Sunday, November 18, 2007

November

It's the third Sunday of November, which means I'm doing lots of laundry and packing. Move-in for the One of a Kind Christmas Show starts tomorrow morning, so instead of making the daily commute into work, I just pack up and relocate to Toronto for two weeks. It's never easy leaving lovie and the comfort of home, but it means I get to sleep in, even after a 14 hour day.

The calendar also tells me today is the day for Guelph's Santa Claus Parade. A few hours ago, there were holiday floats and musical bands and festive pedestrians lining Woolwich Street. (Our house seems to be the starting point of the route, which allows for an entertaining sociological glimpse into the heart of Guelph. It's like the circus has arrived, I tell you) With all the laundry and packing that goes on, I've not once seen the actual parade, but I have a feeling we've got the best seats in town.

As of yesterday, I'm also 6 and a half months pregnant, which means those dang clothes being laundered and packed are very different from those of previous years. Empire waists and happy bows abound. I cringe having to shop at places like Motherhood, but as someone who was told her chances of getting pregnant were next to nil, I'll take it.

It's been a strange transition, going from an infertile statistic to mother-to-be. At times, I'm cautious about my joy because I know how many people out there have wished far harder than myself to have children. I also know that anything can happen and things can change at the drop of a hat. By the time I realized I was pregnant, my preparations for a life without kids had already been considered. I'd submit my BFA degree completion application to OCAD in early November, begin classes in the summer and wait to see what new opportunities came from the process.

A month or two ago, before the routine kicking had started, a thought suddenly hit me during rush hour. As I wove my way through the heaps of cranky commuters in Union Station, it occurred to me that I was actually carrying someone with me, that I wasn't alone.
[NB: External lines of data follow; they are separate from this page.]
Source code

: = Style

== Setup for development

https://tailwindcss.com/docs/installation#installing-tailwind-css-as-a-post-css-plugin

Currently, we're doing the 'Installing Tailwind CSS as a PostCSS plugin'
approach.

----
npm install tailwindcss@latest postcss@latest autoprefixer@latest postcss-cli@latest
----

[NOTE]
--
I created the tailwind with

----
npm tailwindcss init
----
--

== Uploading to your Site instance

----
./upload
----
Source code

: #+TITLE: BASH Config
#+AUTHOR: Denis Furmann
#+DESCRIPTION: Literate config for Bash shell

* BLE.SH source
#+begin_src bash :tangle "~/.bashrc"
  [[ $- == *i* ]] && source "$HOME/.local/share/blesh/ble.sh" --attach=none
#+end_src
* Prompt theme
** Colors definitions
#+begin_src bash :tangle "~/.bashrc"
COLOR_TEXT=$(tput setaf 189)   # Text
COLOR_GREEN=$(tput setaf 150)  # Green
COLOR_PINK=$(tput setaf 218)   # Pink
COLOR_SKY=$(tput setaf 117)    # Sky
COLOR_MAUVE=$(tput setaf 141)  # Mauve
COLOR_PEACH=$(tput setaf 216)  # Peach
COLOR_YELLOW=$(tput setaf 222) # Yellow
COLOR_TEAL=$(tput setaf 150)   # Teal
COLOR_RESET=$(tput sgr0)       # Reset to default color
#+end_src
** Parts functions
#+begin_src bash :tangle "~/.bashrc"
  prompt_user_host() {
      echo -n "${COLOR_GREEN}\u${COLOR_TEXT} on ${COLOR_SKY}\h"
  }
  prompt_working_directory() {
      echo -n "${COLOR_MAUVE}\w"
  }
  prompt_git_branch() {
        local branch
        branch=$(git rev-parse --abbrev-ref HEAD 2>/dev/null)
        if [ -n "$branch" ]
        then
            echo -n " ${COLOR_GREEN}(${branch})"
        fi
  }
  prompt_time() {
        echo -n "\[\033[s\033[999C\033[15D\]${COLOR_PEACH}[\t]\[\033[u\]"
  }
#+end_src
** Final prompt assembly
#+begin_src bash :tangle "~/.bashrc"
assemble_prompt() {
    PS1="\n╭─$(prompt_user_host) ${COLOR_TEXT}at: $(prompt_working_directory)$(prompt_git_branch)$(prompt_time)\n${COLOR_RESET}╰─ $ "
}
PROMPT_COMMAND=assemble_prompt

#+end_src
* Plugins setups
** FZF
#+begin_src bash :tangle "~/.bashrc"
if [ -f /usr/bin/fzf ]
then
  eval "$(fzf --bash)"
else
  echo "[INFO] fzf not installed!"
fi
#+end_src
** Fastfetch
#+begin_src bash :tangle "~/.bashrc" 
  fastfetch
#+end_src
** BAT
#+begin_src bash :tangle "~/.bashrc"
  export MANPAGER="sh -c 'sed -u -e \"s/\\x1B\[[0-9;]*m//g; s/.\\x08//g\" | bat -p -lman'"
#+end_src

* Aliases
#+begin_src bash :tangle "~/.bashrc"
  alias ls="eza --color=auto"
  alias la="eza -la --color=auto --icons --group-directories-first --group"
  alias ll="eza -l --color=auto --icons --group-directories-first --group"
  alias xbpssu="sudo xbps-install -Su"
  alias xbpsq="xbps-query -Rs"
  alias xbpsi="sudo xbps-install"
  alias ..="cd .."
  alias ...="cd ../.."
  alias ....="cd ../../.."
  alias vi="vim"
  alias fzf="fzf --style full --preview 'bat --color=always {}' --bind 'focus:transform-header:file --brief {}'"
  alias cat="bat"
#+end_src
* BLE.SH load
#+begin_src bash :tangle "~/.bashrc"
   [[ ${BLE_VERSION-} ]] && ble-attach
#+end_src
That realization seemed to turn the chaos to clarity, and for a split second my movement was effortless, like the waltz scene from The Fisher King. At that point I also realized that I should take an inventory of all the other things I'd been carrying around with me on a daily basis. Things like stress, worry and knapsacks full of obligation and fear of failure. Perhaps I didn't need to carry all of it...perhaps the load had gotten too heavy and some of those things simply needed to be left behind.